Related / Also Hear:
12. Amaro Freitas, Y’Y
To those familiar with Brazilian pianist Amaro Freitas, his latest album — inspired by the natural sounds of the Amazon — might seem a disarming dip into New Age atmospherics. (See again: Year of the Soft Radicals.) But the prepared pianos and neatly curated guest list (notably Shabaka, Jeff Parker, and harpist Brandee Younger) all serve a larger purpose, invoking a natural world both rich in glory and steeped in peril. Freitas presides over it all with an alluring balance of patience and poise.
Related / Also Hear:
Shabaka, Perceive its Beauty, Acknowledge its Grace (Impulse!) 🔗
Milton Nascimento and Esperanza Spalding, Milton + esperanza (Concord) 🔗
And there you have it, my Top 12 — er, 36 — Jazz Albums of 2024. This isn’t the last you’ll hear from me in this year-end mode: there’s The Year in Jazz, of course, and also a forthcoming Year-in-Review episode of The Late Set podcast. As we approach the actual end of 2024, I’ll also bring you The Year in Gigs. Too much? I hope not. And I hope you’ll let me know what captured your ear in 2024.

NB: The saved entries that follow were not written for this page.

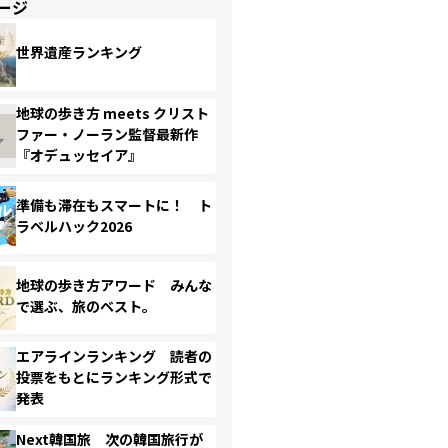
ージ
世界遺産ランキング
地球の歩き方 meets クリスト
ファー・ノーラン監督最新作
『オデュッセイア』
準備も滞在もスマートに！ ト
ラベルハック2026
地球の歩き方アワード みんな
で選ぶ、旅のベスト。
エアラインランキング 読者の
投票をもとにランキング形式で
発表
Next韓国旅 次の韓国旅行が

As is often my habit, I listened to some music early this morning when I woke up and couldn't get back to sleep. I'd been meaning to check out Patricia Brennan's Breaking Stretch, so I decided to have a listen while trying to calm myself back into sleep mode. So much for getting back to sleep! It's one of the most original, compelling, and crazily beautiful recordings I've heard in a long time. The phrase that popped into my head was "delightfully demented." And what a band! Full of virtuosity but always in the service of the music and making the ensemble sound great overall. And then what do I see as number one on Nate's best of 2024 list but the very same album I was just reveling in. Great list! I will definitely have to give a hearing to the releases on the list that I haven't gotten to yet.
I was also happy to see Ben Monder's Planetarium as one of the "runner ups." Ben not only possesses a highly unique and captivating voice as a composer, but he has also quietly been redefining what's possible on a guitar since the 1990s.
What a fab list, Nate! Can't wait to check out the releases that haven't crossed my radar yet, and savor the ones that have again.